Material shown:
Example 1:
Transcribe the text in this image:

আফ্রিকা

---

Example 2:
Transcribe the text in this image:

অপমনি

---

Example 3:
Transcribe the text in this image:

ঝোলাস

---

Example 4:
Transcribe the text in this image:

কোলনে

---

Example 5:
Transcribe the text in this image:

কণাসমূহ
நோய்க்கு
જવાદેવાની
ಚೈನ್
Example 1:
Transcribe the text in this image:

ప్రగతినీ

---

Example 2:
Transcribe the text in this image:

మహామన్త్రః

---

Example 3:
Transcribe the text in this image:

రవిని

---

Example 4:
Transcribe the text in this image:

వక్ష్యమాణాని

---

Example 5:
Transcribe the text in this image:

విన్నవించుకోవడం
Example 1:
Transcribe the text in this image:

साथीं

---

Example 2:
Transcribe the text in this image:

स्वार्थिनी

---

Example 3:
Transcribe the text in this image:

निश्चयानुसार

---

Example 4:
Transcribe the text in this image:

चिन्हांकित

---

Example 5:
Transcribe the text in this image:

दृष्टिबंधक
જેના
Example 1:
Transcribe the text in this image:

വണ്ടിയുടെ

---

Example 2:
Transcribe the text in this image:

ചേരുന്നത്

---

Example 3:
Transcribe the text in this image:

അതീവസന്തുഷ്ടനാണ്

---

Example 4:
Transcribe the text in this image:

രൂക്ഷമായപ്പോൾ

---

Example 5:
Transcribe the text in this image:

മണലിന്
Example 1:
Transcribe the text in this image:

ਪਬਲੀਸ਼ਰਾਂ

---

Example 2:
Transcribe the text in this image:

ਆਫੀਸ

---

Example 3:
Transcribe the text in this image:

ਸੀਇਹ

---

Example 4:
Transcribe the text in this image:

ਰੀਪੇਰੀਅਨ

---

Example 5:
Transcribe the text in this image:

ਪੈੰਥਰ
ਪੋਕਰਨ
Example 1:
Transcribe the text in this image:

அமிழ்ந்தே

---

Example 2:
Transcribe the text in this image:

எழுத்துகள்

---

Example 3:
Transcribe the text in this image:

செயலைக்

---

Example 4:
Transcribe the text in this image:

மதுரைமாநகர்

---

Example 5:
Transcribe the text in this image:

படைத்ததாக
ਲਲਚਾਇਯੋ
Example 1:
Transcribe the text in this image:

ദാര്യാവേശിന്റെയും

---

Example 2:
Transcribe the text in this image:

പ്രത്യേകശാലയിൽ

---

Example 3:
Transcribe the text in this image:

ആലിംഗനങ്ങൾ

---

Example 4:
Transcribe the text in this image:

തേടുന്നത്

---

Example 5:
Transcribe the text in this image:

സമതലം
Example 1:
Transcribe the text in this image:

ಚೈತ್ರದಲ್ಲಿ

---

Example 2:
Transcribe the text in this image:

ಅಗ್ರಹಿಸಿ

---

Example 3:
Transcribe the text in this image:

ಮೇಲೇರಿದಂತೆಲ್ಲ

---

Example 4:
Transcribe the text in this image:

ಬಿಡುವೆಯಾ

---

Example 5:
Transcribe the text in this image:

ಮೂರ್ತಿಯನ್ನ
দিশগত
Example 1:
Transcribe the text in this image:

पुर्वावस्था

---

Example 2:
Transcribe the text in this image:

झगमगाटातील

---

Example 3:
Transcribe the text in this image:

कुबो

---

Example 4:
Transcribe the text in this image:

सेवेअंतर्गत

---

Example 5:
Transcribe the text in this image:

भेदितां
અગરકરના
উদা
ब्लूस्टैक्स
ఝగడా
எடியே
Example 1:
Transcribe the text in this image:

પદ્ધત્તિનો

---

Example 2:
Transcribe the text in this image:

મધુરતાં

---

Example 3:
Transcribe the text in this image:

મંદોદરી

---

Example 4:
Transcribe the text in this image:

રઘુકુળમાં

Problem: Every entry must come back exactly as written above.

Exercise answer:
Example 1:
Transcribe the text in this image:

আফ্রিকা

---

Example 2:
Transcribe the text in this image:

অপমনি

---

Example 3:
Transcribe the text in this image:

ঝোলাস

---

Example 4:
Transcribe the text in this image:

কোলনে

---

Example 5:
Transcribe the text in this image:

কণাসমূহ
நோய்க்கு
જવાદેવાની
ಚೈನ್
Example 1:
Transcribe the text in this image:

ప్రగతినీ

---

Example 2:
Transcribe the text in this image:

మహామన్త్రః

---

Example 3:
Transcribe the text in this image:

రవిని

---

Example 4:
Transcribe the text in this image:

వక్ష్యమాణాని

---

Example 5:
Transcribe the text in this image:

విన్నవించుకోవడం
Example 1:
Transcribe the text in this image:

साथीं

---

Example 2:
Transcribe the text in this image:

स्वार्थिनी

---

Example 3:
Transcribe the text in this image:

निश्चयानुसार

---

Example 4:
Transcribe the text in this image:

चिन्हांकित

---

Example 5:
Transcribe the text in this image:

दृष्टिबंधक
જેના
Example 1:
Transcribe the text in this image:

വണ്ടിയുടെ

---

Example 2:
Transcribe the text in this image:

ചേരുന്നത്

---

Example 3:
Transcribe the text in this image:

അതീവസന്തുഷ്ടനാണ്

---

Example 4:
Transcribe the text in this image:

രൂക്ഷമായപ്പോൾ

---

Example 5:
Transcribe the text in this image:

മണലിന്
Example 1:
Transcribe the text in this image:

ਪਬਲੀਸ਼ਰਾਂ

---

Example 2:
Transcribe the text in this image:

ਆਫੀਸ

---

Example 3:
Transcribe the text in this image:

ਸੀਇਹ

---

Example 4:
Transcribe the text in this image:

ਰੀਪੇਰੀਅਨ

---

Example 5:
Transcribe the text in this image:

ਪੈੰਥਰ
ਪੋਕਰਨ
Example 1:
Transcribe the text in this image:

அமிழ்ந்தே

---

Example 2:
Transcribe the text in this image:

எழுத்துகள்

---

Example 3:
Transcribe the text in this image:

செயலைக்

---

Example 4:
Transcribe the text in this image:

மதுரைமாநகர்

---

Example 5:
Transcribe the text in this image:

படைத்ததாக
ਲਲਚਾਇਯੋ
Example 1:
Transcribe the text in this image:

ദാര്യാവേശിന്റെയും

---

Example 2:
Transcribe the text in this image:

പ്രത്യേകശാലയിൽ

---

Example 3:
Transcribe the text in this image:

ആലിംഗനങ്ങൾ

---

Example 4:
Transcribe the text in this image:

തേടുന്നത്

---

Example 5:
Transcribe the text in this image:

സമതലം
Example 1:
Transcribe the text in this image:

ಚೈತ್ರದಲ್ಲಿ

---

Example 2:
Transcribe the text in this image:

ಅಗ್ರಹಿಸಿ

---

Example 3:
Transcribe the text in this image:

ಮೇಲೇರಿದಂತೆಲ್ಲ

---

Example 4:
Transcribe the text in this image:

ಬಿಡುವೆಯಾ

---

Example 5:
Transcribe the text in this image:

ಮೂರ್ತಿಯನ್ನ
দিশগত
Example 1:
Transcribe the text in this image:

पुर्वावस्था

---

Example 2:
Transcribe the text in this image:

झगमगाटातील

---

Example 3:
Transcribe the text in this image:

कुबो

---

Example 4:
Transcribe the text in this image:

सेवेअंतर्गत

---

Example 5:
Transcribe the text in this image:

भेदितां
અગરકરના
উদা
ब्लूस्टैक्स
ఝగడా
எடியே
Example 1:
Transcribe the text in this image:

પદ્ધત્તિનો

---

Example 2:
Transcribe the text in this image:

મધુરતાં

---

Example 3:
Transcribe the text in this image:

મંદોદરી

---

Example 4:
Transcribe the text in this image:

રઘુકુળમાં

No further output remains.